> _What this task involves_: Rewrite the lines below from the one that has "genus: Pyrrhocoris" through the one that has "scientific name: Linum austriacum", both included, with "scientific name" changed to "species" and nothing else altered.

::::::::::

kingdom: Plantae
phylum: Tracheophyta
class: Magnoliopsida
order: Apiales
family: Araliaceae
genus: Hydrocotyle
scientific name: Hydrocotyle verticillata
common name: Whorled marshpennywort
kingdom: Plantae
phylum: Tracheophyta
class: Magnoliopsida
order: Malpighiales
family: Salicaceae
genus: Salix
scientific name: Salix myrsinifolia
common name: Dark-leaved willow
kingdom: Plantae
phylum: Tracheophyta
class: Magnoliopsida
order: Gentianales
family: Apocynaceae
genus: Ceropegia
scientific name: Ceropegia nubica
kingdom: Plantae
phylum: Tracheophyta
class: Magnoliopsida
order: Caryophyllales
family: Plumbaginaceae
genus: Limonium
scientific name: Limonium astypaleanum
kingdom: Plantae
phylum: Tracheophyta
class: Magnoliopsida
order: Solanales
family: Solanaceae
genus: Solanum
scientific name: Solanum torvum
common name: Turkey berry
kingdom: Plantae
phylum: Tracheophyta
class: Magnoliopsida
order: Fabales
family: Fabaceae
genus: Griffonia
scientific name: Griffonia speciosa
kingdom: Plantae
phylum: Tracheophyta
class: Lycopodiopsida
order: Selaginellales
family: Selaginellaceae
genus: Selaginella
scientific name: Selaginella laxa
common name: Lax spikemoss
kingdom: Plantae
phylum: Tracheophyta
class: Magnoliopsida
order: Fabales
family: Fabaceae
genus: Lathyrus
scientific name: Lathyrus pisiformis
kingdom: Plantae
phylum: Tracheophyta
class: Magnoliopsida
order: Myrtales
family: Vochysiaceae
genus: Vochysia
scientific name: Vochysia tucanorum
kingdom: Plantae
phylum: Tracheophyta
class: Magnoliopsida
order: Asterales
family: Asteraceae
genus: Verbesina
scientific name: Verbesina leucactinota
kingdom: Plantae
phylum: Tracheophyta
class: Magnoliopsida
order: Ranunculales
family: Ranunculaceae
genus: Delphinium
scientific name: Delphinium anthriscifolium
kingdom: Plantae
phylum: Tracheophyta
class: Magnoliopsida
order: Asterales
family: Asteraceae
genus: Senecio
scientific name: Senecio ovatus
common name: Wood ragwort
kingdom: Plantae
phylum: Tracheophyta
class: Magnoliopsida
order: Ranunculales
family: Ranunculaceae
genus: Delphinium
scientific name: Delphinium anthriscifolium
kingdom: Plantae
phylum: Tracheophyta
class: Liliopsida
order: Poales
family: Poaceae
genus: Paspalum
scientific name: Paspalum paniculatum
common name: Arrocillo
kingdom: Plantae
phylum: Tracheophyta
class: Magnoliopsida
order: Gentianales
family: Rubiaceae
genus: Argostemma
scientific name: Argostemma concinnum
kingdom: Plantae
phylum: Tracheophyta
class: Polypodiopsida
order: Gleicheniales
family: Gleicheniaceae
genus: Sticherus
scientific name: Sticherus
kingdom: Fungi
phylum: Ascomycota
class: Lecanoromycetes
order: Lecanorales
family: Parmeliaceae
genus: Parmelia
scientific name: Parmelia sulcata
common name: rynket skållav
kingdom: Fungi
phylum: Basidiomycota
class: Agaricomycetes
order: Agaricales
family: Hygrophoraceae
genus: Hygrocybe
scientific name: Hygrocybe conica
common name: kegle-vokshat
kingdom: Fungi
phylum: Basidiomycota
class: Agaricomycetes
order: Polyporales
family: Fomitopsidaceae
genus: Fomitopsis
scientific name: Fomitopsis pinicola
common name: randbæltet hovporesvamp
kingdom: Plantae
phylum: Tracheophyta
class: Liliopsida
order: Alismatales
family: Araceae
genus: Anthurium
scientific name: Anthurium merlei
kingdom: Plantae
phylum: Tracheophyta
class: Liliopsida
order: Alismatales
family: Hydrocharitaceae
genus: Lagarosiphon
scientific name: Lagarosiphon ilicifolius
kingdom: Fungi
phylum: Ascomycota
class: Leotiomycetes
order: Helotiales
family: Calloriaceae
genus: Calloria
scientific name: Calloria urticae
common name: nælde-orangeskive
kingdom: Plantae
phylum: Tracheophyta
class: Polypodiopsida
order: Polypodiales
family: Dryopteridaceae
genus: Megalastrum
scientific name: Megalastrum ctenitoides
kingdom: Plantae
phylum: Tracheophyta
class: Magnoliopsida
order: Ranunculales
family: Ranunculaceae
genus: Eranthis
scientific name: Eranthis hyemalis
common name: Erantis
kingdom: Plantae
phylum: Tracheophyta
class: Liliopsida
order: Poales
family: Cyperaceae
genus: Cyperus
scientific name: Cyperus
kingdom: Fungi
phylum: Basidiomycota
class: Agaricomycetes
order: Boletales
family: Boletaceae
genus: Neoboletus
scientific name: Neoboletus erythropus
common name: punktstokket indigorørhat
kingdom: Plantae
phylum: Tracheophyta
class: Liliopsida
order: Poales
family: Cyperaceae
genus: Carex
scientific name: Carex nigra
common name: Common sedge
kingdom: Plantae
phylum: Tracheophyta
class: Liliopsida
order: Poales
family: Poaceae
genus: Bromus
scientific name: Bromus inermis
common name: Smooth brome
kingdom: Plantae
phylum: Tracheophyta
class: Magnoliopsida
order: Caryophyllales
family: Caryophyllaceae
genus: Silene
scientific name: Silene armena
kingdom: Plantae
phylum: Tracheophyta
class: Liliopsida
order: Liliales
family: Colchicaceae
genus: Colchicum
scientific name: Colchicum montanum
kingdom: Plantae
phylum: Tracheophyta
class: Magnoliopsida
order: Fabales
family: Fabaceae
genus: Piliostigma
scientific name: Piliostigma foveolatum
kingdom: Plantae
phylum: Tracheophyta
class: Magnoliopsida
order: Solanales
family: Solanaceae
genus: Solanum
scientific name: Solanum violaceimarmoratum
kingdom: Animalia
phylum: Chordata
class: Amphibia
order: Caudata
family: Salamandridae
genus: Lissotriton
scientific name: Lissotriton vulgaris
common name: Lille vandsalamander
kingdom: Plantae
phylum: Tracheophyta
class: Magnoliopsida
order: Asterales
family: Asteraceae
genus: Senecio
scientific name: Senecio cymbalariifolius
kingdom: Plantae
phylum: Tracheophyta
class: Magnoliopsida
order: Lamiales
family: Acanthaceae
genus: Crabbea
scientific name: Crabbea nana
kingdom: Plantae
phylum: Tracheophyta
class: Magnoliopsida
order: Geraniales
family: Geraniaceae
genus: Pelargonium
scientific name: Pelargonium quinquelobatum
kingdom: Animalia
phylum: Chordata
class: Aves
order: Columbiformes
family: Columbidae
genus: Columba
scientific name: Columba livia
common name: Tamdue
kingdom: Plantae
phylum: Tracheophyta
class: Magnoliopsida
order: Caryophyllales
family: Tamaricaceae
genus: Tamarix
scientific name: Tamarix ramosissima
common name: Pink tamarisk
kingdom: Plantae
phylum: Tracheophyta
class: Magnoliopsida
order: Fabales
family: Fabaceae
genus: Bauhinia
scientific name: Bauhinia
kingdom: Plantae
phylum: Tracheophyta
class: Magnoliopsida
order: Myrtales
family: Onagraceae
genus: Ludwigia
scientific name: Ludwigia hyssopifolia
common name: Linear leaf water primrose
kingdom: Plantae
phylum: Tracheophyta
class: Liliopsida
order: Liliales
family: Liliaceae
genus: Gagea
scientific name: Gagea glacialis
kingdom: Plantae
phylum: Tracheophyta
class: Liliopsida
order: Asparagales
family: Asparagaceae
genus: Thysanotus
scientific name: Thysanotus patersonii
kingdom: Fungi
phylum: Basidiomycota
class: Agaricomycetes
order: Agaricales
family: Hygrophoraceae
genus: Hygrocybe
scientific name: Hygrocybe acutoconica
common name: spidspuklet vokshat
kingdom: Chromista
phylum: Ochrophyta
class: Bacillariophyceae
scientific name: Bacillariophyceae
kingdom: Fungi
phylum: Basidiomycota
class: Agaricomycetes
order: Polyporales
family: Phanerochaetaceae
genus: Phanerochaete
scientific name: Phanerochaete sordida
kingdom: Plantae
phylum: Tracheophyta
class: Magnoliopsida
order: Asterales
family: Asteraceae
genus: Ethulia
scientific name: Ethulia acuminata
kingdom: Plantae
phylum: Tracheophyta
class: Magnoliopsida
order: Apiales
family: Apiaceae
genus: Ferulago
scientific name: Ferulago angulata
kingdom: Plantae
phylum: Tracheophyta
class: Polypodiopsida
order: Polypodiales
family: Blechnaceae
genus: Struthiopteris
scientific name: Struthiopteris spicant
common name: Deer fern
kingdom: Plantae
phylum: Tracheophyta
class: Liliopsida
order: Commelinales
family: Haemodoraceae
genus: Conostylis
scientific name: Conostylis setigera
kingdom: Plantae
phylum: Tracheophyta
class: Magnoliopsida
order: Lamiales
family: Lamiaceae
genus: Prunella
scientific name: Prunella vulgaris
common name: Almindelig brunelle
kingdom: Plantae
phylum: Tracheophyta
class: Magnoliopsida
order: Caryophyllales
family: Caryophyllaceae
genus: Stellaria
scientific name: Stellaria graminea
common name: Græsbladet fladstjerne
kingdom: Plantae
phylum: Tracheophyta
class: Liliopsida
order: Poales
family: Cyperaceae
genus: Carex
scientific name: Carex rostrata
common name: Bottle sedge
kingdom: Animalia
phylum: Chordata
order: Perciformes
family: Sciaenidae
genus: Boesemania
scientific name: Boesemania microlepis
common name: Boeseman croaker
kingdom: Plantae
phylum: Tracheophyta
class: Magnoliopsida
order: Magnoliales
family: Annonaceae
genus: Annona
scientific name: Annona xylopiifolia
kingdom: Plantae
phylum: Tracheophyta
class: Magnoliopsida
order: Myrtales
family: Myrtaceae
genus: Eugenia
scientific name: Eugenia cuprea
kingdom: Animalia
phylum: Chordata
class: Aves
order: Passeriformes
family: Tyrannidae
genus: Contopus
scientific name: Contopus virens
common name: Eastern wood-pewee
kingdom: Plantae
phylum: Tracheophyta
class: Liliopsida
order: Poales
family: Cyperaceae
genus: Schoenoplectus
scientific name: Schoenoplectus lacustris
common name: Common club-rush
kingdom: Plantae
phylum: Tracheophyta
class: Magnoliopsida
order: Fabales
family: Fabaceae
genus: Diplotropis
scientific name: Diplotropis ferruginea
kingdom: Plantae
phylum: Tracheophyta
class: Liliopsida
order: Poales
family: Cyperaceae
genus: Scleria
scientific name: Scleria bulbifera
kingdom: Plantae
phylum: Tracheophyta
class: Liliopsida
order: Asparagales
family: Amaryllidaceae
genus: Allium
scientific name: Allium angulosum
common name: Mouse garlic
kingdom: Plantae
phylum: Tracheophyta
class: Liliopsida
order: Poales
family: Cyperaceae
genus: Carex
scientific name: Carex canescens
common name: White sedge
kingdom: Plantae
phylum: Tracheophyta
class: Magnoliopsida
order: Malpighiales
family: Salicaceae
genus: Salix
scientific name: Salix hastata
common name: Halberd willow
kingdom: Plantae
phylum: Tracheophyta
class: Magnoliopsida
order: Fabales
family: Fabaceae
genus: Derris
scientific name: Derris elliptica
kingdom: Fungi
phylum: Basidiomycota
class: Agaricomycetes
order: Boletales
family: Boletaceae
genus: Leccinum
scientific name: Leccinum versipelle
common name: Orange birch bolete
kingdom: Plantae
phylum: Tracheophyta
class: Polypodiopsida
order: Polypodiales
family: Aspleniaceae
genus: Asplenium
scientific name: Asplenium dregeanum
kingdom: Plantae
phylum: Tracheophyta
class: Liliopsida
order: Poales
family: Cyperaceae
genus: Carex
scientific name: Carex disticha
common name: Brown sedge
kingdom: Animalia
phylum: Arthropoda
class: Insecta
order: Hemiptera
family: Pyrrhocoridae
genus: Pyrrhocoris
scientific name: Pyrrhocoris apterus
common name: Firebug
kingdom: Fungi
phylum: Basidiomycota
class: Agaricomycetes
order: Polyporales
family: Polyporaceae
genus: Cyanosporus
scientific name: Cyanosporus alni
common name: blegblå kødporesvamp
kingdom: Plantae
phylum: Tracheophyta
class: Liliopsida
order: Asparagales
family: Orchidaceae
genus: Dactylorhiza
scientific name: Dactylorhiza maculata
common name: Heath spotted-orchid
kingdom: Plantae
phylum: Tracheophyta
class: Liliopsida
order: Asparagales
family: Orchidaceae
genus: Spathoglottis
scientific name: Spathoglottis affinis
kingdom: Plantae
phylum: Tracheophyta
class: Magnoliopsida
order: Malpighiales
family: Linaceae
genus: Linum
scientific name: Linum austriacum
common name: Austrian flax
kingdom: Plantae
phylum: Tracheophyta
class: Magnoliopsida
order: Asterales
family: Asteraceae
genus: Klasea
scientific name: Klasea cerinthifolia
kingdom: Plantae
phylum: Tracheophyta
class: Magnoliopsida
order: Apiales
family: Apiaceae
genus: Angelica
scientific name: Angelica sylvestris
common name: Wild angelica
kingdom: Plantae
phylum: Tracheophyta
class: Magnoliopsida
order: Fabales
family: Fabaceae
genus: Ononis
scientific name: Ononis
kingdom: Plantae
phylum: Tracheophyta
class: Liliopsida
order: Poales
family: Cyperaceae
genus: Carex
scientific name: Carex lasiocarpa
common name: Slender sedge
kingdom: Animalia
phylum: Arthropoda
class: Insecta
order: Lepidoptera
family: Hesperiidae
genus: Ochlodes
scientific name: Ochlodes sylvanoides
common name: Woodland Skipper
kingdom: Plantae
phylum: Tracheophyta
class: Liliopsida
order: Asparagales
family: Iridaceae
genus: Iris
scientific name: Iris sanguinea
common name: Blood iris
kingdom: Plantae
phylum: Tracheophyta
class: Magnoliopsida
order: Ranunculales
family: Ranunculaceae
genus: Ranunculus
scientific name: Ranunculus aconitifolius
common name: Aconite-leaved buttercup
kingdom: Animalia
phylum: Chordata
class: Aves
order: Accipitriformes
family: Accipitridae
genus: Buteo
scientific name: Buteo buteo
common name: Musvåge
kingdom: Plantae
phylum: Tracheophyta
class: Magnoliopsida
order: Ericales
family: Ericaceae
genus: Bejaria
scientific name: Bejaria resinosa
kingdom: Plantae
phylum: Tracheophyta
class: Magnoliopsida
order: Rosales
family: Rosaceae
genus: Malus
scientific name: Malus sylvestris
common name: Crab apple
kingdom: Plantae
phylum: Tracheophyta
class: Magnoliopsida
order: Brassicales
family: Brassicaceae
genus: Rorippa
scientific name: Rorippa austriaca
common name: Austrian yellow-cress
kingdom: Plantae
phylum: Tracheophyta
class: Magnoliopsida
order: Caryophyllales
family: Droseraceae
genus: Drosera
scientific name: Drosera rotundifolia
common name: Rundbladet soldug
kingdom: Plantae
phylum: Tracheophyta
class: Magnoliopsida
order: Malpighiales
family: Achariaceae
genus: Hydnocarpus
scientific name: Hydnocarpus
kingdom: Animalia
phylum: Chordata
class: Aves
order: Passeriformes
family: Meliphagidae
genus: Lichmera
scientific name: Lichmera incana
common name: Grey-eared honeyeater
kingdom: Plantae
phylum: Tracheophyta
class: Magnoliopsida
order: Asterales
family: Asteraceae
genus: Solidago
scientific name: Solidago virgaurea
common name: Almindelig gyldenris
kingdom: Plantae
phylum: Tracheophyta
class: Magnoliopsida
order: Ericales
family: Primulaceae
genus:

::::::::::

> _Written solution_:
genus: Pyrrhocoris
species: Pyrrhocoris apterus
common name: Firebug
kingdom: Fungi
phylum: Basidiomycota
class: Agaricomycetes
order: Polyporales
family: Polyporaceae
genus: Cyanosporus
species: Cyanosporus alni
common name: blegblå kødporesvamp
kingdom: Plantae
phylum: Tracheophyta
class: Liliopsida
order: Asparagales
family: Orchidaceae
genus: Dactylorhiza
species: Dactylorhiza maculata
common name: Heath spotted-orchid
kingdom: Plantae
phylum: Tracheophyta
class: Liliopsida
order: Asparagales
family: Orchidaceae
genus: Spathoglottis
species: Spathoglottis affinis
kingdom: Plantae
phylum: Tracheophyta
class: Magnoliopsida
order: Malpighiales
family: Linaceae
genus: Linum
species: Linum austriacum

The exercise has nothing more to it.